Saturday, 19 February 2011

Four Years From Home by Larry Enright

Over 12,000 eBooks sold since October 2010

Available from Amazon.com, Amazon.co.uk and B&N

Good book! Very funny and definitely kept me reading to find out what happened. I was very surprised by the ending, I didnt have it anywhere near figured out! Great first novel, I will be waiting for more from him. — Joy Unger, Librarything.com

Tom Ryan — firstborn of five children in an Irish Catholic family, smart and acerbic, a cheat and a bully — calls himself the future king of the Ryans. There are other opinions. His mother calls him a holy terror. Mrs. Ioli calls the police on him. His father says that had Trouble been a saint, that would have been Tom’s middle name. But his parents, neighbors, peers, and siblings all must bow down before him or suffer the consequences. Just ask the Christmas turkey leftovers he buried in the side yard.

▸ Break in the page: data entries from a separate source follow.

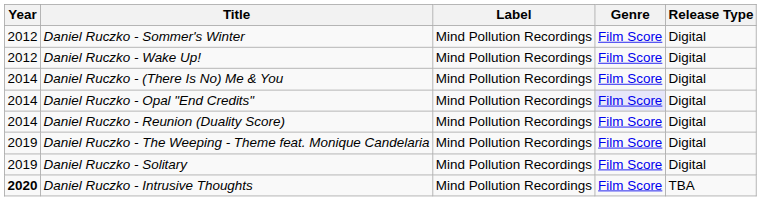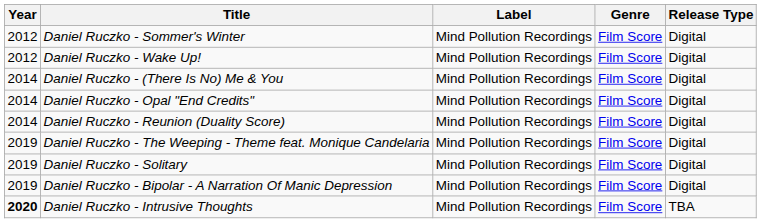Daniel Ruczko - Opal "End Credits" | Genre: lavender background -> no background
+ row: 2019 | Daniel Ruczko - Bipolar - A Narration Of Manic Depression | Mind Pollution Recordings | Film Score | Digital
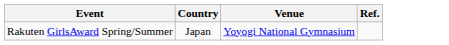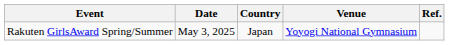+ column: Date | May 3, 2025
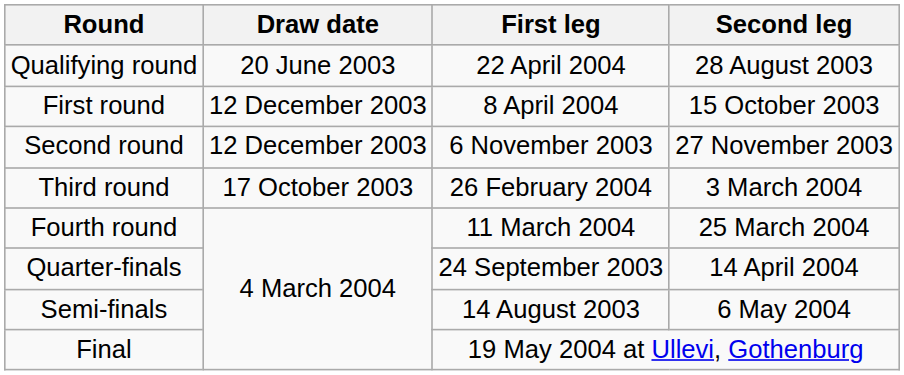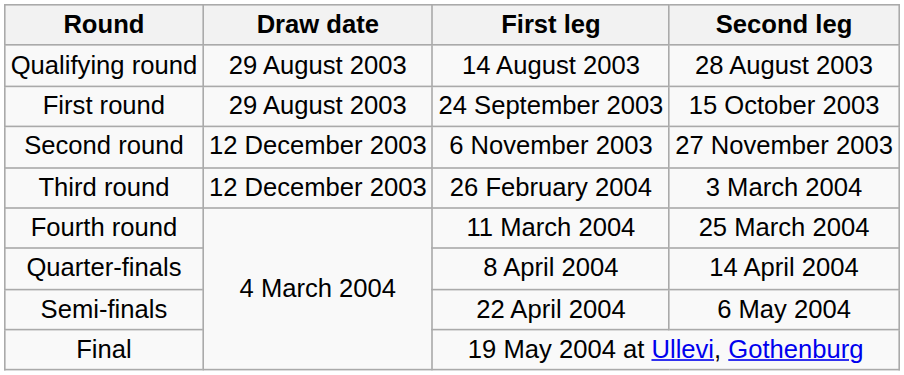Qualifying round | Draw date: 20 June 2003 -> 29 August 2003
Qualifying round | First leg: 22 April 2004 -> 14 August 2003
First round | Draw date: 12 December 2003 -> 29 August 2003
First round | First leg: 8 April 2004 -> 24 September 2003
Third round | Draw date: 17 October 2003 -> 12 December 2003
Quarter-finals | First leg: 24 September 2003 -> 8 April 2004
Semi-finals | First leg: 14 August 2003 -> 22 April 2004
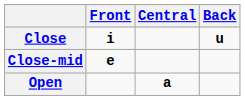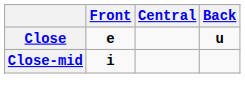Close | Front: i -> e
Close-mid | Front: e -> i
- row: Open | a
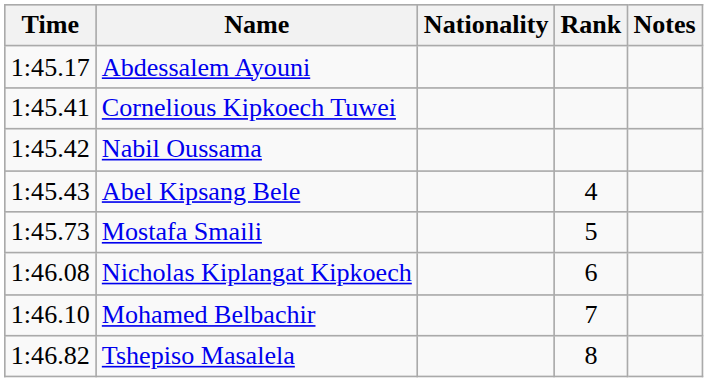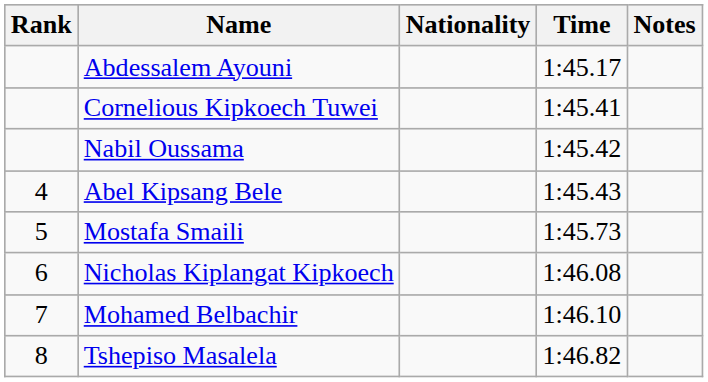columns swapped: Rank <-> Time
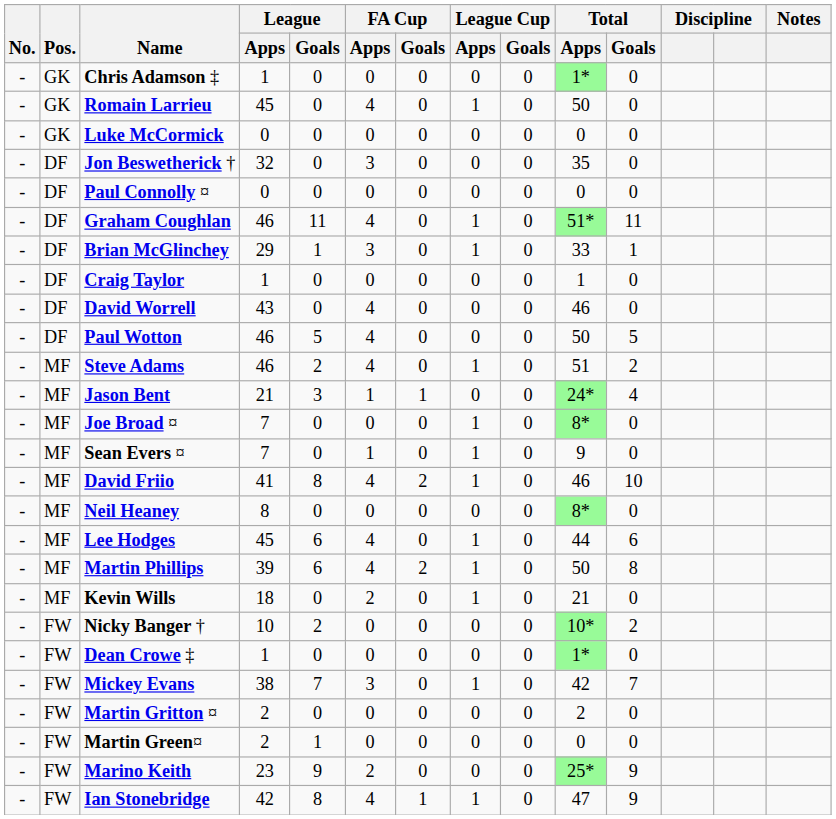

Harry, the youngest Ryan, was the shining star of the family. Bright, sensitive, and caring, he was protected by parental radar, called by God and Grandma Ryan to the priesthood, and was in Tom’s eyes, a brown-nosing little punk who had become a threat to his kingdom and the primary target of his search and destroy missions.

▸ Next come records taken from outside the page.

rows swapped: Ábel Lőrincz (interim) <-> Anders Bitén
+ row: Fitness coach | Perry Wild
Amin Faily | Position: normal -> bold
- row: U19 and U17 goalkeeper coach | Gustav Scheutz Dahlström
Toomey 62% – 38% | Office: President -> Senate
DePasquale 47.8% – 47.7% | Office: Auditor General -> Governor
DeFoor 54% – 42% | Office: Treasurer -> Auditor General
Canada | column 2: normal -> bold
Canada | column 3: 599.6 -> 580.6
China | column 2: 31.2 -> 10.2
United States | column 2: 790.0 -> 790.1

Then Harry changed. He abandoned his vocation and quit the church, and when he left for college, he left for good. He never called. He rarely wrote. His picture disappeared from the mantle. It was as if he had ceased to exist and his shining star had been but a passing comet. The enemy had retreated and Tom’s war was over.

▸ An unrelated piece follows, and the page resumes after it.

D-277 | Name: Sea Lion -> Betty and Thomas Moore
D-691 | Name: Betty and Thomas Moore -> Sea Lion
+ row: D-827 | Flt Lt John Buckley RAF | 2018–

“Four Years from Home” begins on Christmas 1972 during Harry’s senior year at college. The Ryan family has gathered without Harry for another bittersweet holiday celebration. When an unexpected and unwelcome gift arrives, the family demands answers and Tom Ryan, bully cum laude, must make a reluctant journey of discovery and self-discovery into a mystery that can only end in tragedy.